Arthur Hacker - Un bûcheron et sa fille (1892)

Sous l’Ancien Régime, les communautés rurales, surtout dans la moitié Nord de la France, en Wallonie, et au Luxembourg, détenaient, en biens communaux indivis, des terrains, notamment des forêts et des pâturages. Actuellement, certaines communes possèdent encore des forêts communales.
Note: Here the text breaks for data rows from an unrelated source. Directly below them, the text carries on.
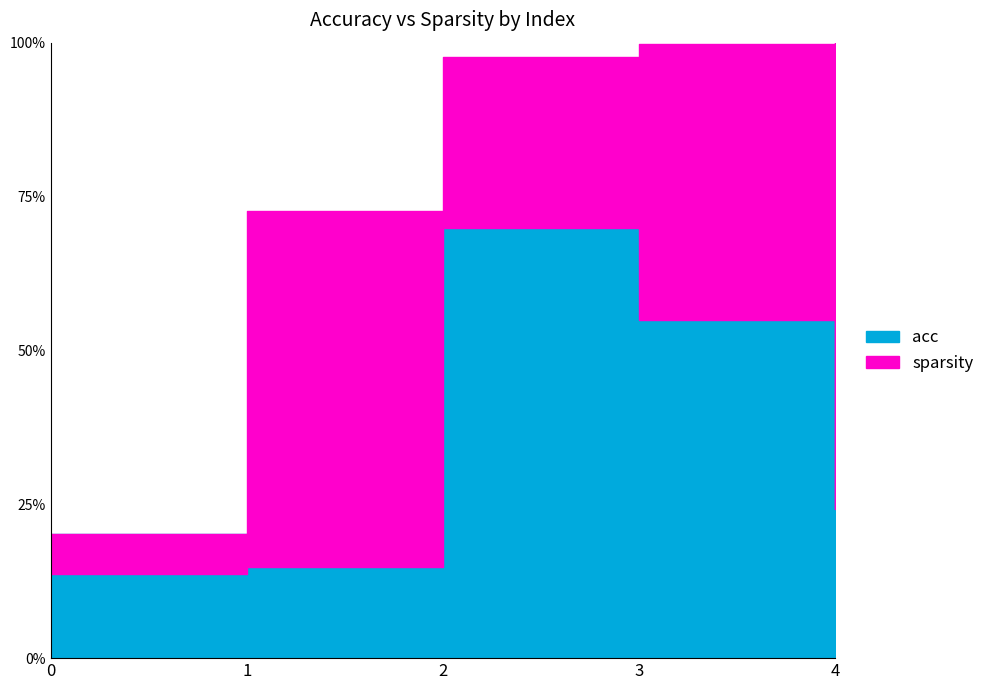

Reading left to right, what are all the values shown in this chart?

acc: 0.2	0.1	0.7	0.5	0.2
sparsity: 0.1	0.7	1.0	1.0	1.0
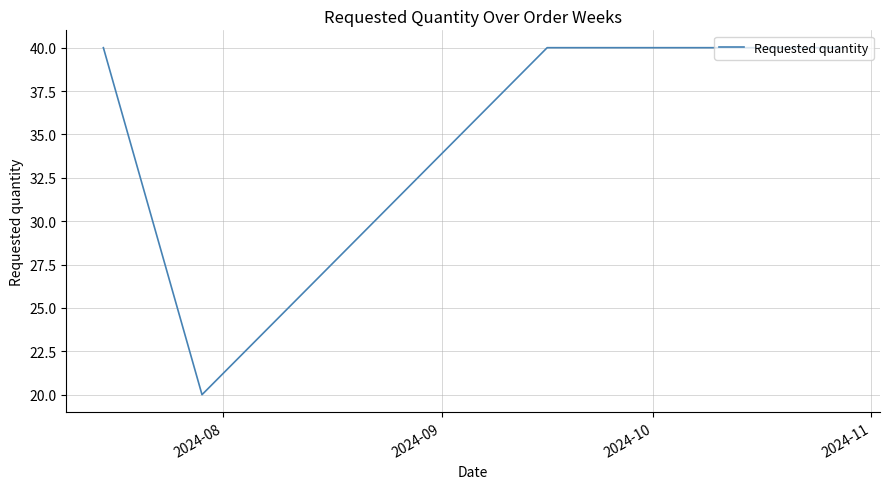

What is the difference between the second highest and minimum values?

20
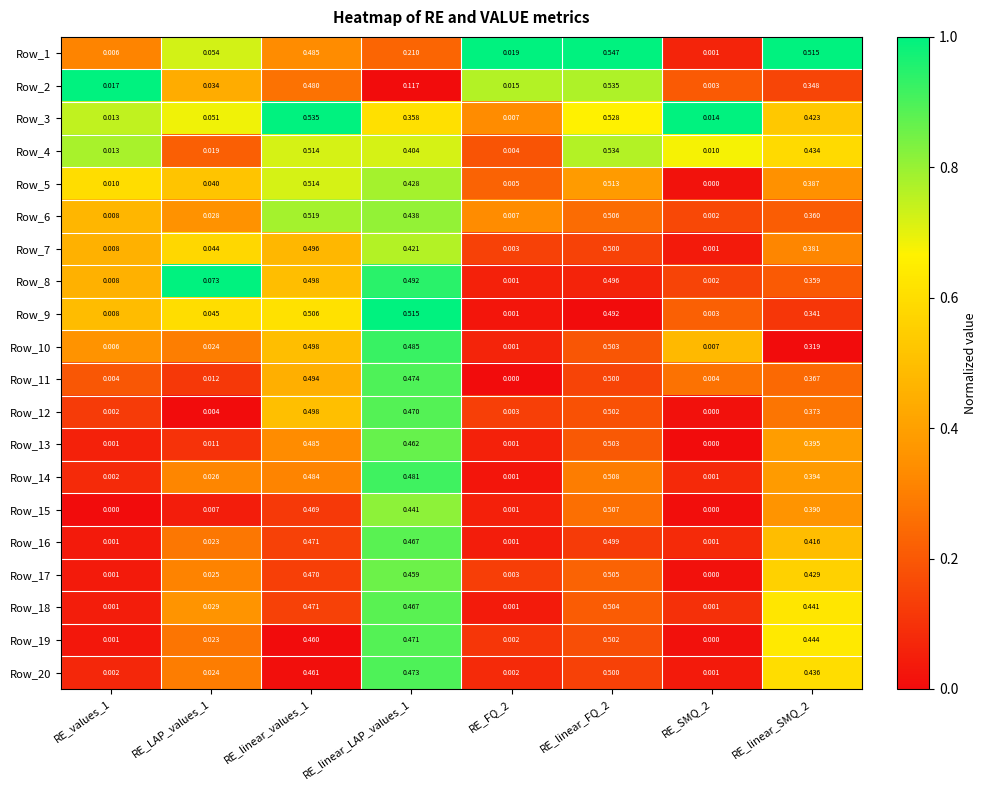

Is the value of Row_2 at RE_LAP_values_1 greater than the value of Row_14 at RE_LAP_values_1?

Yes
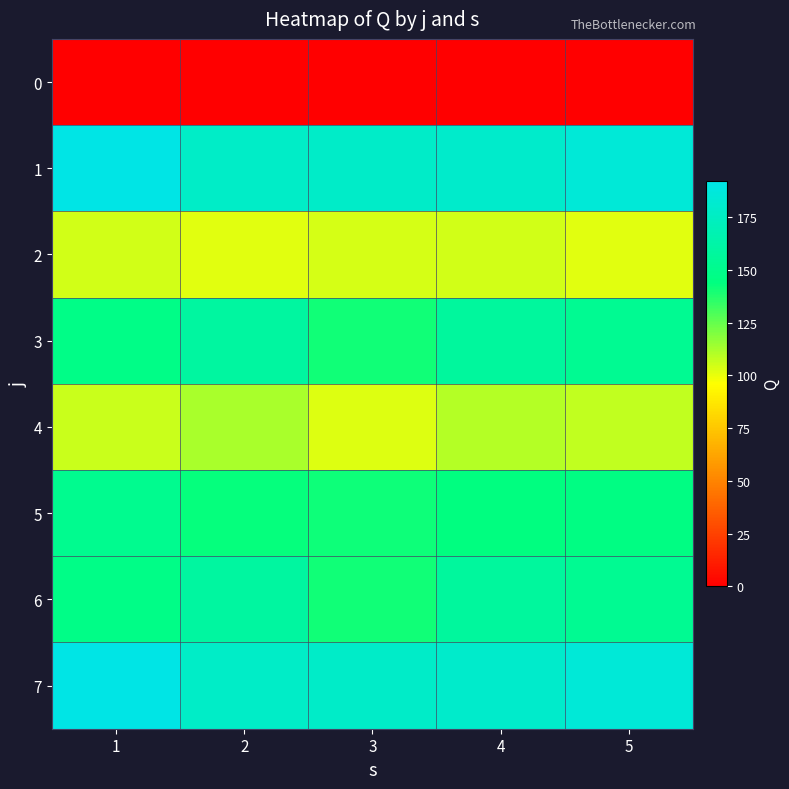

Rank the series by their maximum value, from lowest to highest.

0, 2, 4, 5, 3, 6, 1, 7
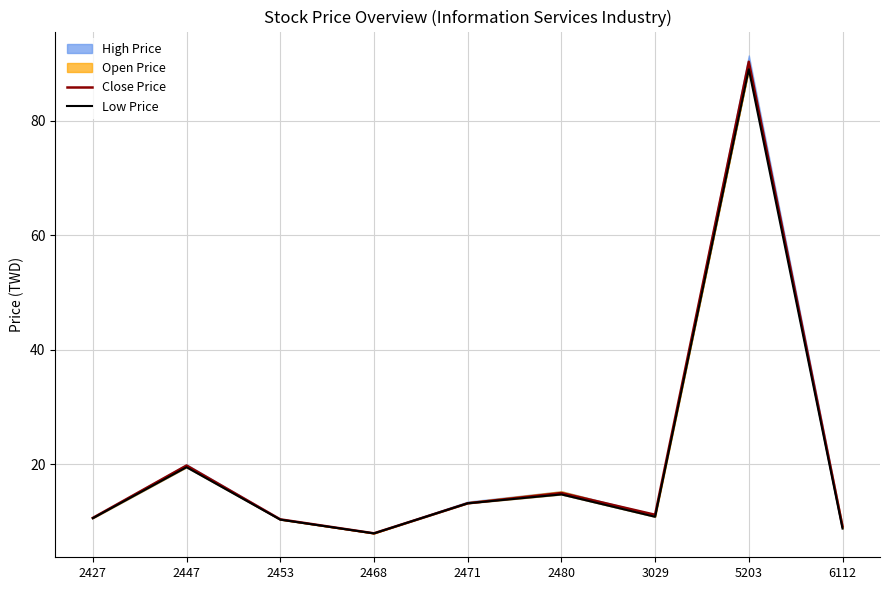

True or false: Close Price has more than 1 points higher than both neighbors.

True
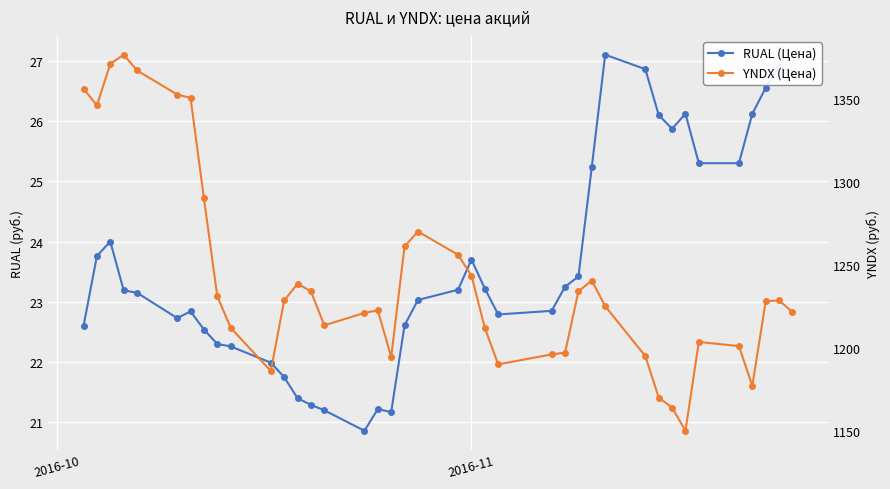

What is the sum of all YNDX (Цена) values?

48454.5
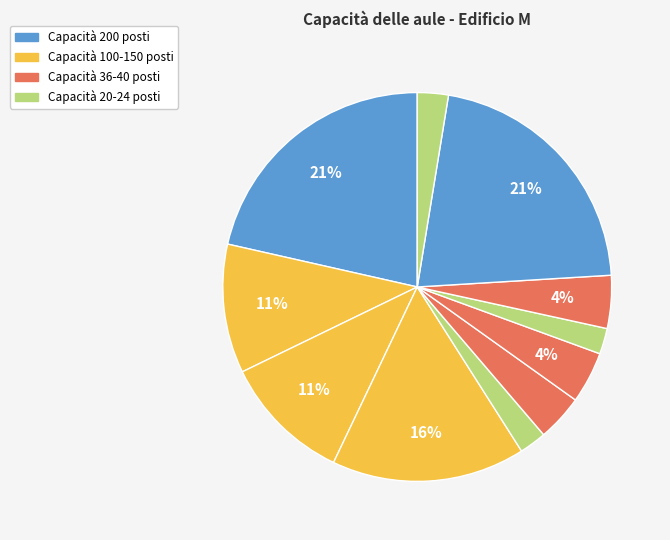

How many segments does this pie chart have?

11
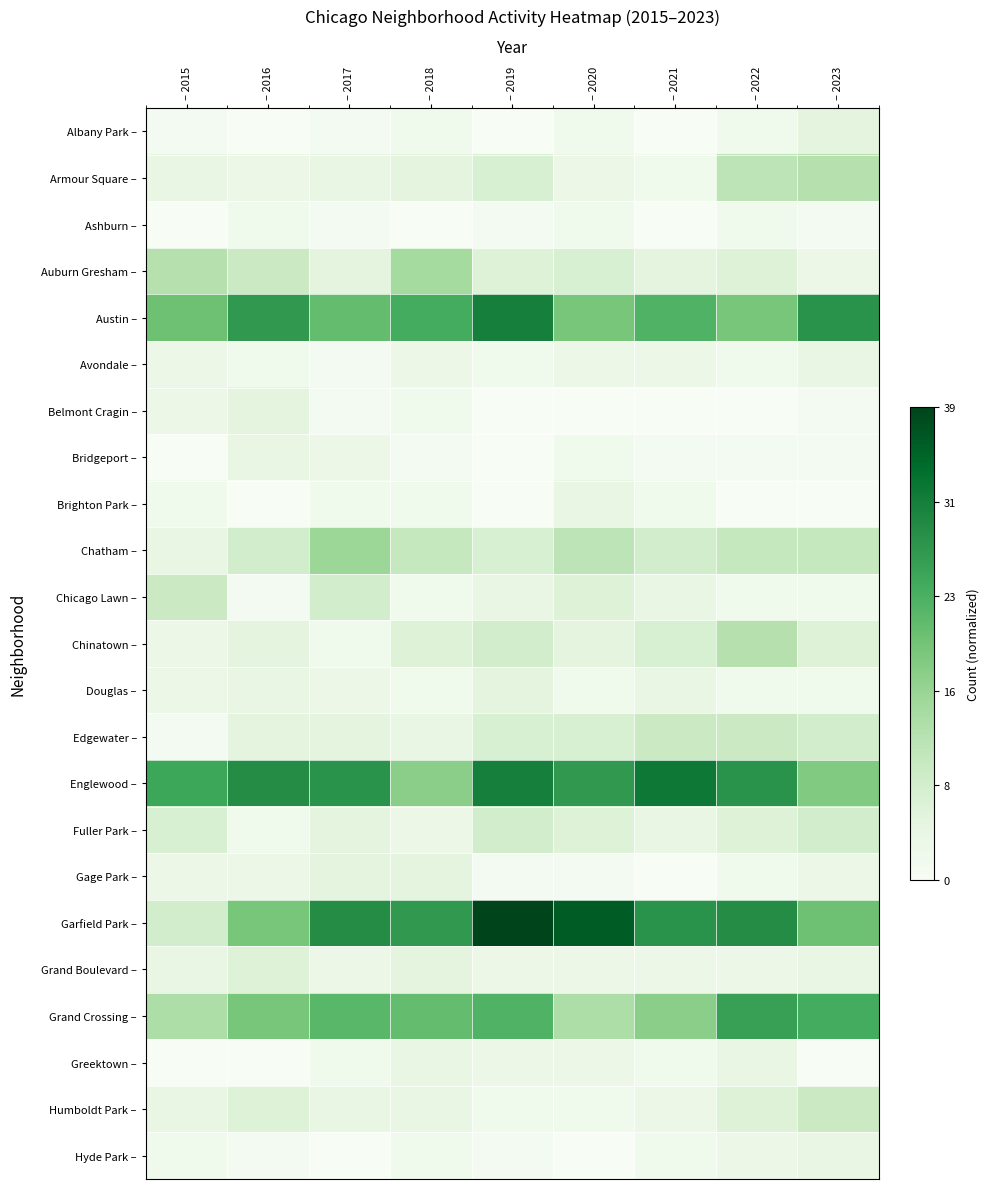

At which category is the sum across all series the highest?

– 2019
En France: au milieu des années 1980, les volumes de bois délivrés sous forme d’affouage s’élevaient à 2 millions de stères et étaient en baisse constante. En 2005, les délivrances atteignaient 1,1 million de stères (à comparer aux 6,5 millions de stères de bois vendus par les communes). Il semblerait que, depuis 2005, il y ait une reprise des affouages, face à la hausse des prix de l’énergie.

Les volumes de bois concédés à l’affouage doivent être en rapport avec les besoins de l’affouagiste, c’est pourquoi le partage se fait surtout par feu (par foyer fiscal en fait). Le bénéficiaire ne peut vendre que le bois de chauffage qui lui a été destiné en nature (article L-145-1 du Code Forestier).